WORK ORDER → What lines of the material below hold the string "center"? Copy them out.

RECORDED INFORMATION →
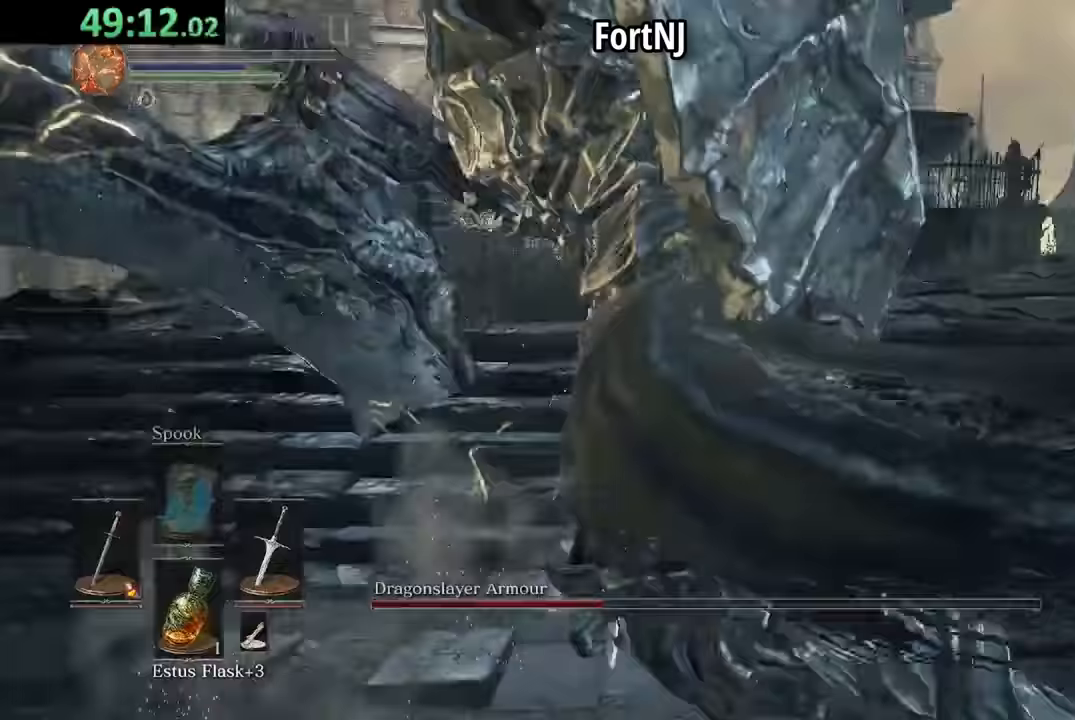
{"buttons": [], "left_stick": "center", "right_stick": "center", "events": [[33, "right_stick", "center"]]}
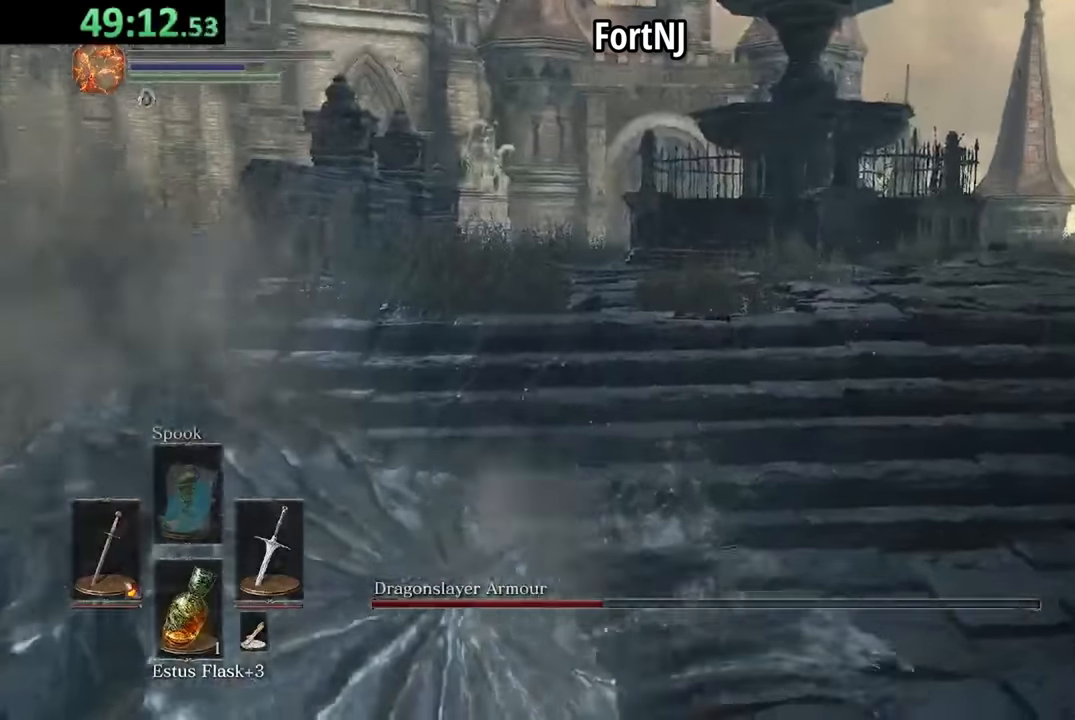
{"buttons": [], "left_stick": "center", "right_stick": "center", "events": [[100, "right_stick", "right"], [200, "right_stick", "center"]]}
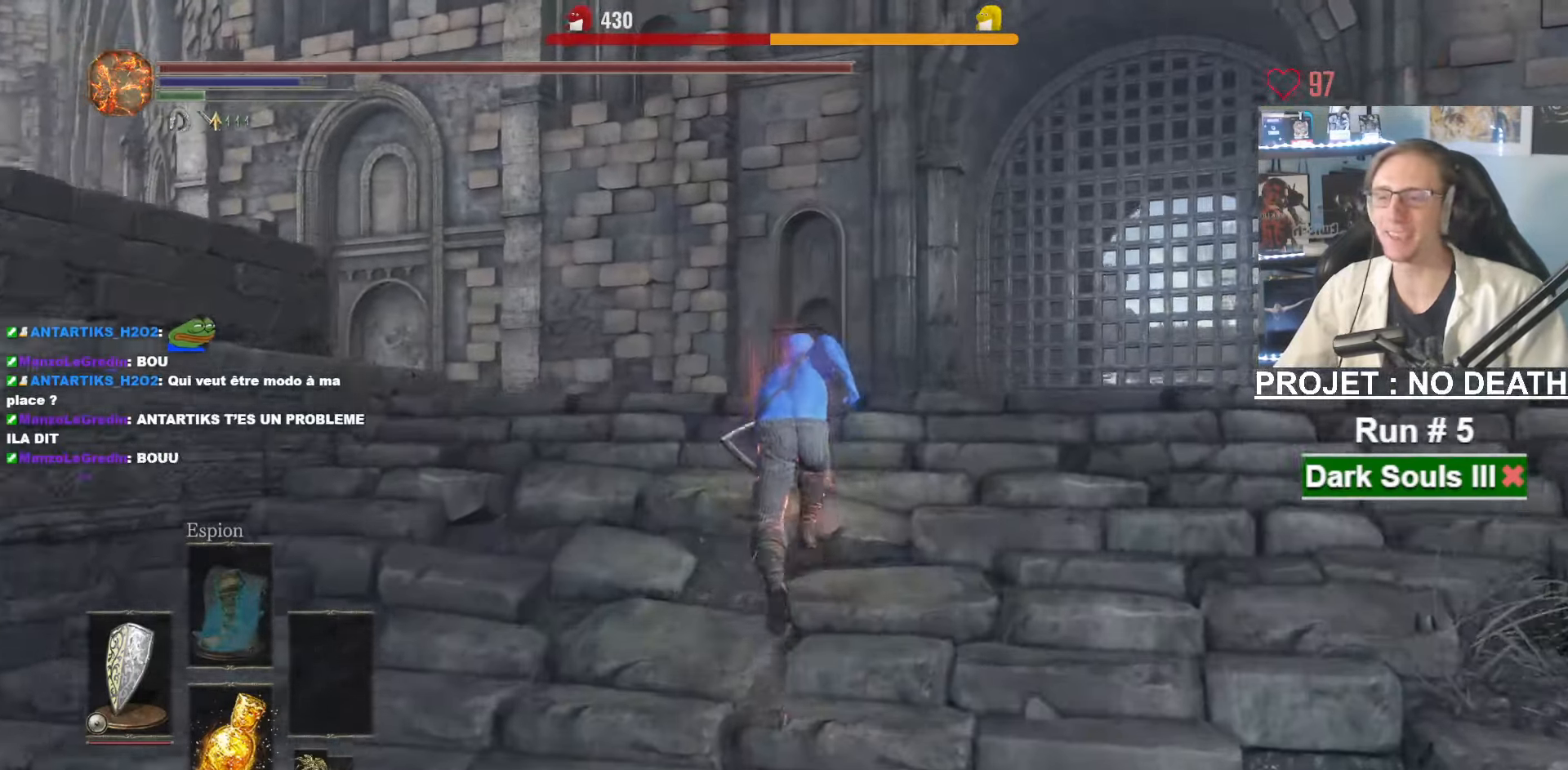
Gameplay with keyboard and mouse; each line is a JSON object with the keys and mouse buttons held at the frame after it. "events" lists presses ("down") and releases ("up") of "1", "2", "3", "4", "a", "alt", "ctrl", "d", "down", "e", "f", "g", "left", "q", "r", "return", "right", "s", "shift", "space", "tab", "up", "z", "mouse_left", "mouse_wheel", "mouse_right", "mouse_mb4" and "mouse_mb5" between this image and that frame as [ms after this image, input, new state], when the widget could be followed in between. "mouse_left", "mouse_wheel", "mouse_right", "mouse_mb4", "mouse_mb5" = the "left", "wheel", "right", "mb4", "mb5" buttons of the "mouse" list. No other keys are recorded. "wheel" means that the mouse wheel is clicked or scrolled. Not read: mouse_move.
{"keys": ["space", "z"], "mouse": [], "events": []}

TASK RESPONSE →
{"buttons": [], "left_stick": "center", "right_stick": "center", "events": [[33, "right_stick", "center"]]}
{"buttons": [], "left_stick": "center", "right_stick": "center", "events": [[100, "right_stick", "right"], [200, "right_stick", "center"]]}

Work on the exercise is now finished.